Stored items:
--- START ---
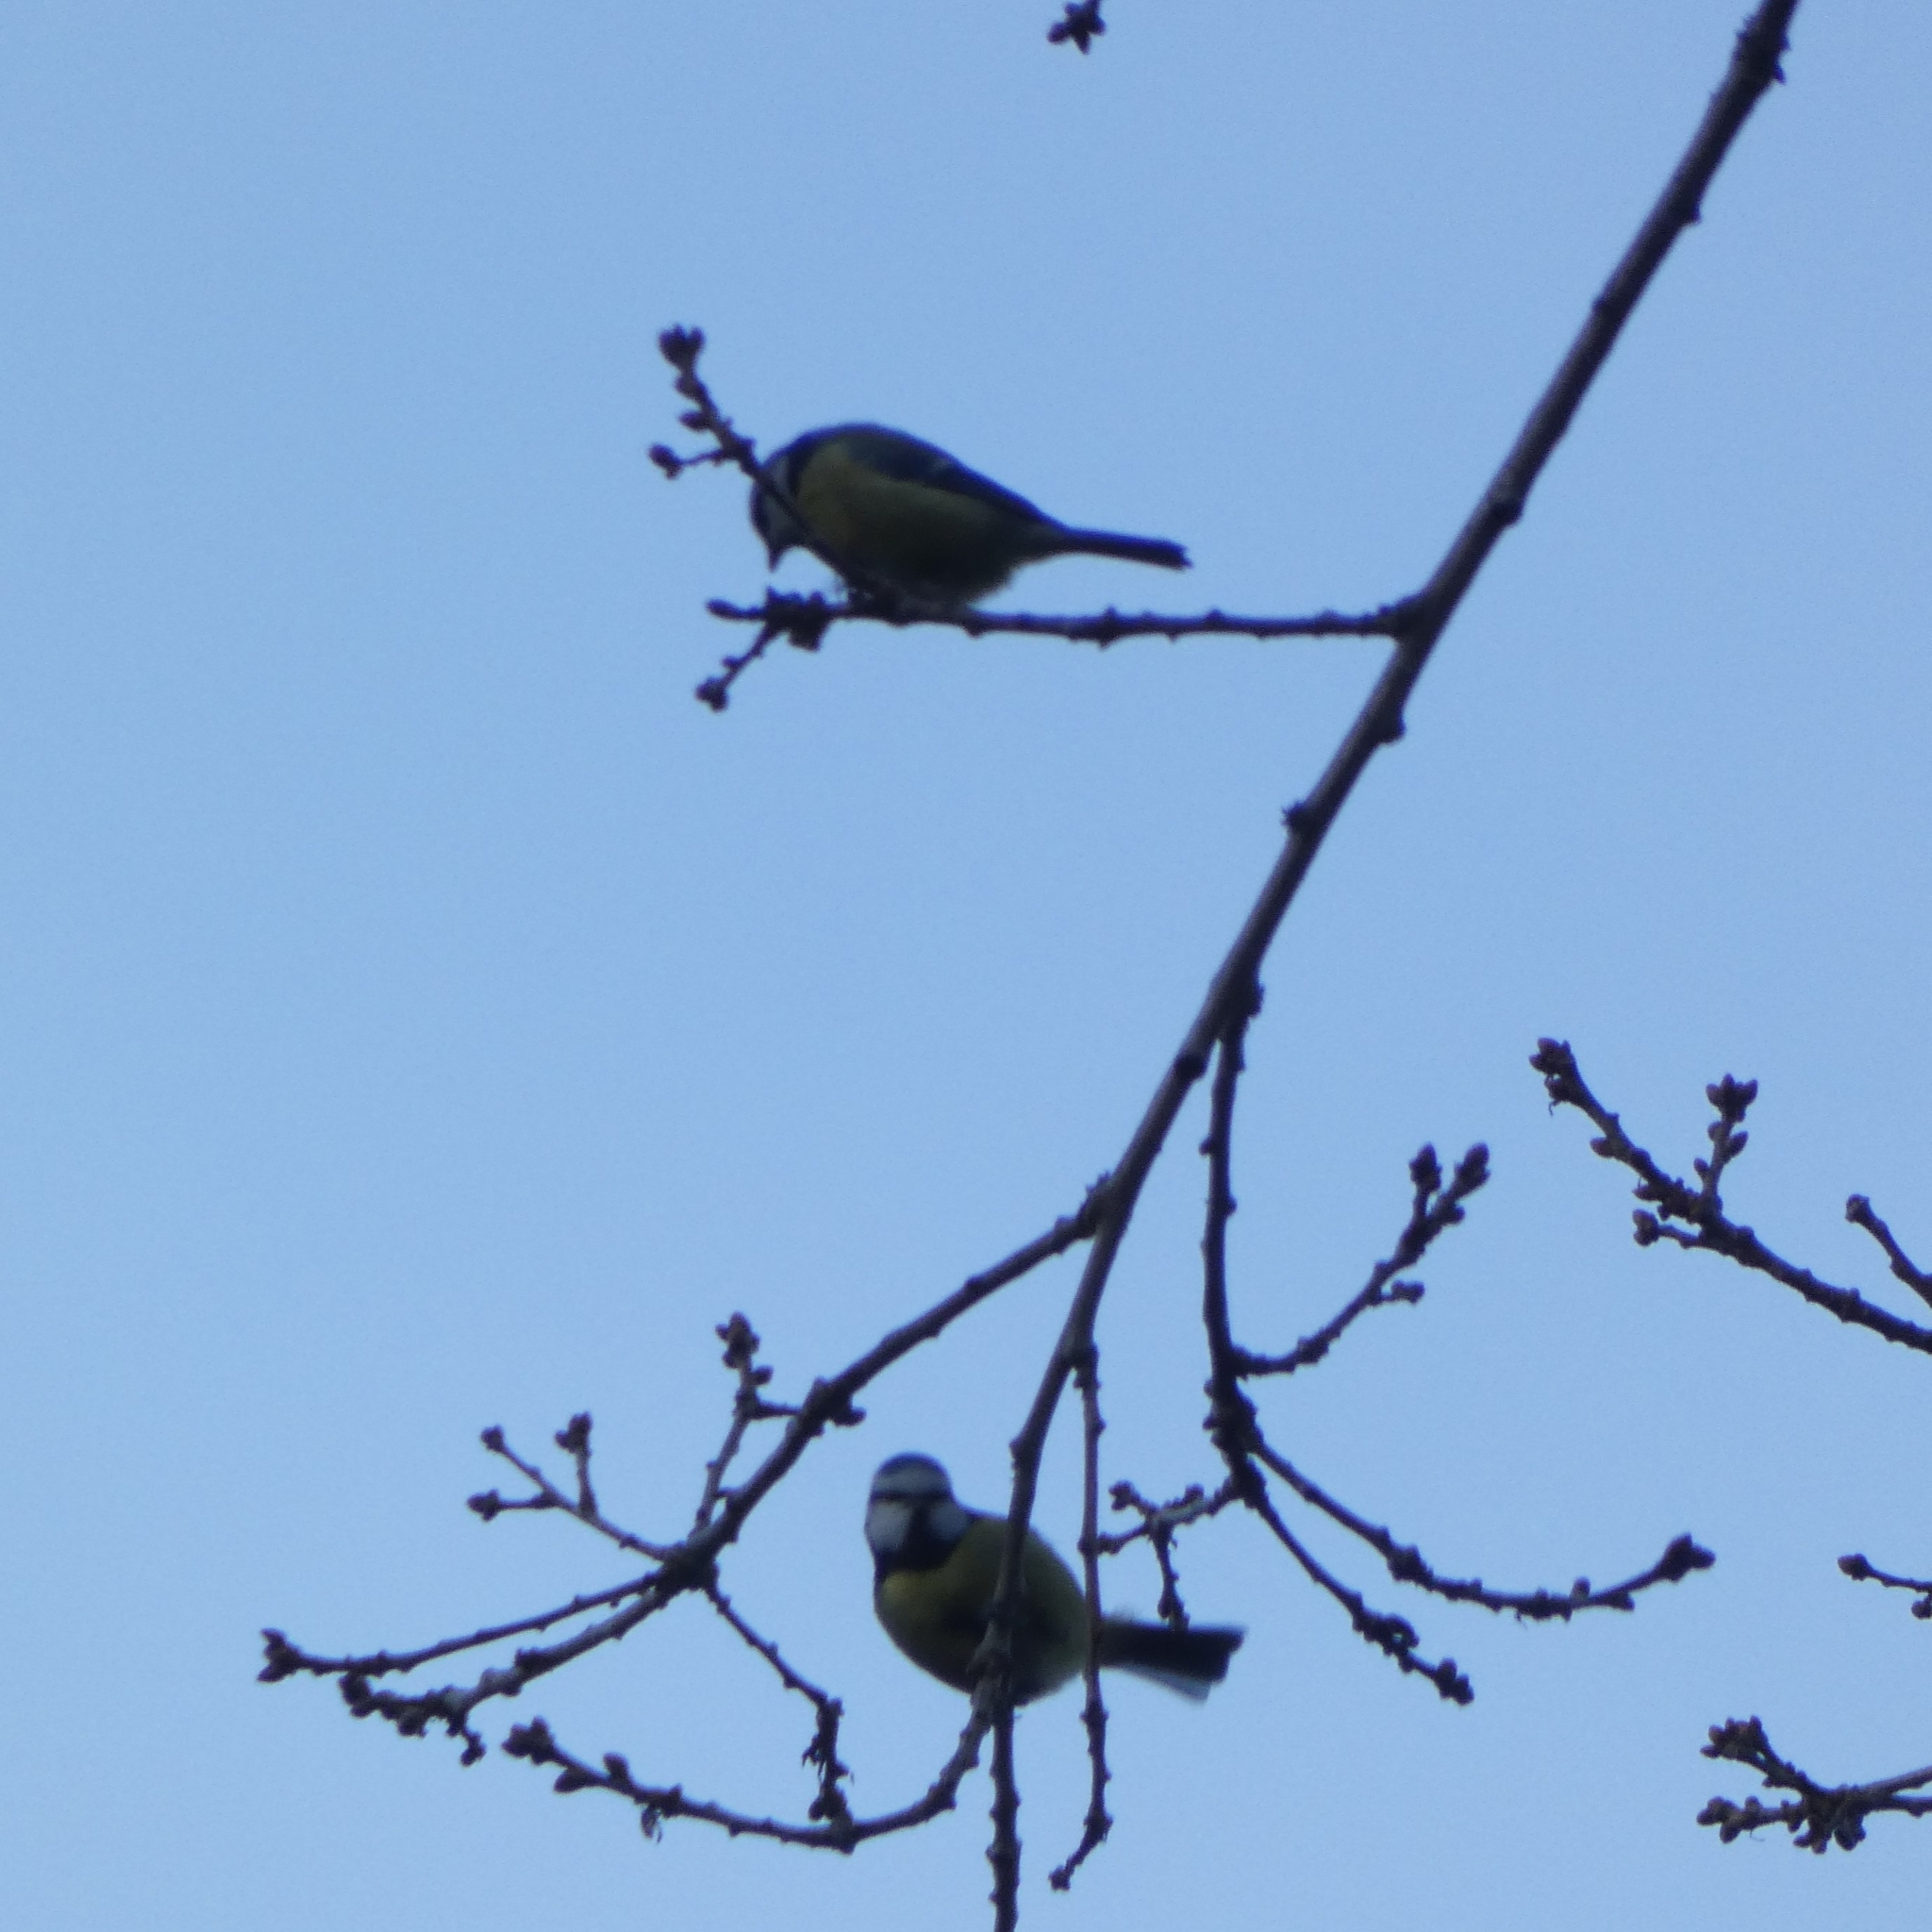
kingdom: Animalia
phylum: Chordata
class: Aves
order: Passeriformes
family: Paridae
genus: Cyanistes
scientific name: Cyanistes caeruleus
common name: Eurasian blue tit
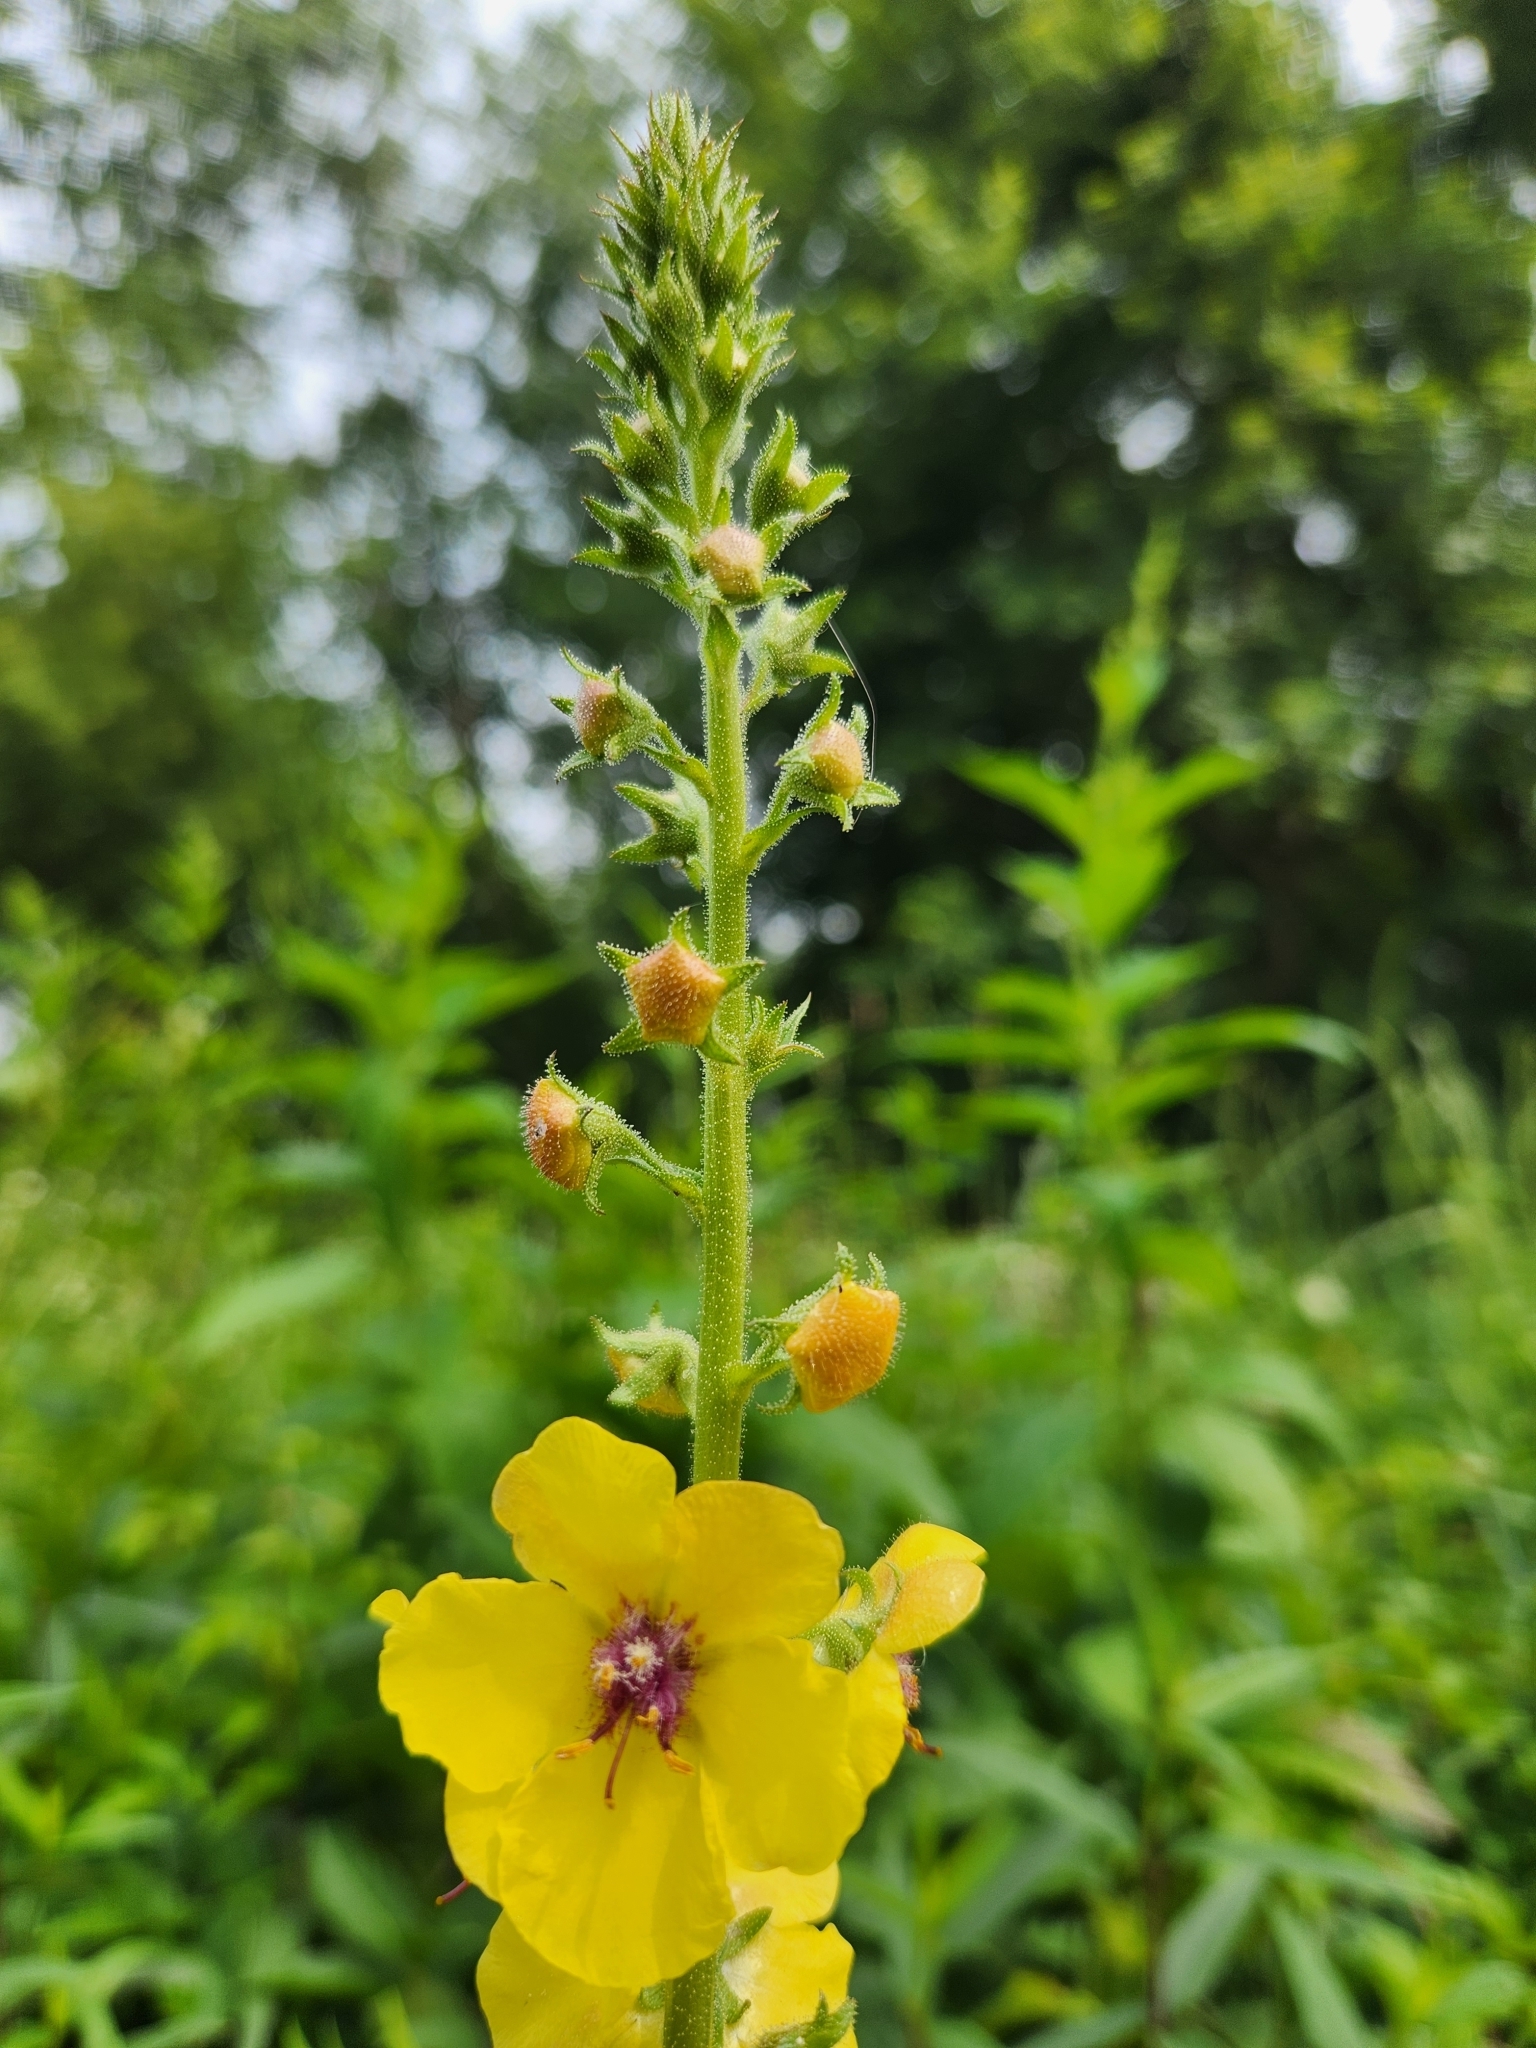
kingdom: Plantae
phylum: Tracheophyta
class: Magnoliopsida
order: Lamiales
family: Scrophulariaceae
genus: Verbascum
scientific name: Verbascum blattaria
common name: Moth mullein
--- END ---
Problem to work on:
Count the lines above that contain the string "name", and report only that number.

Right answer:
4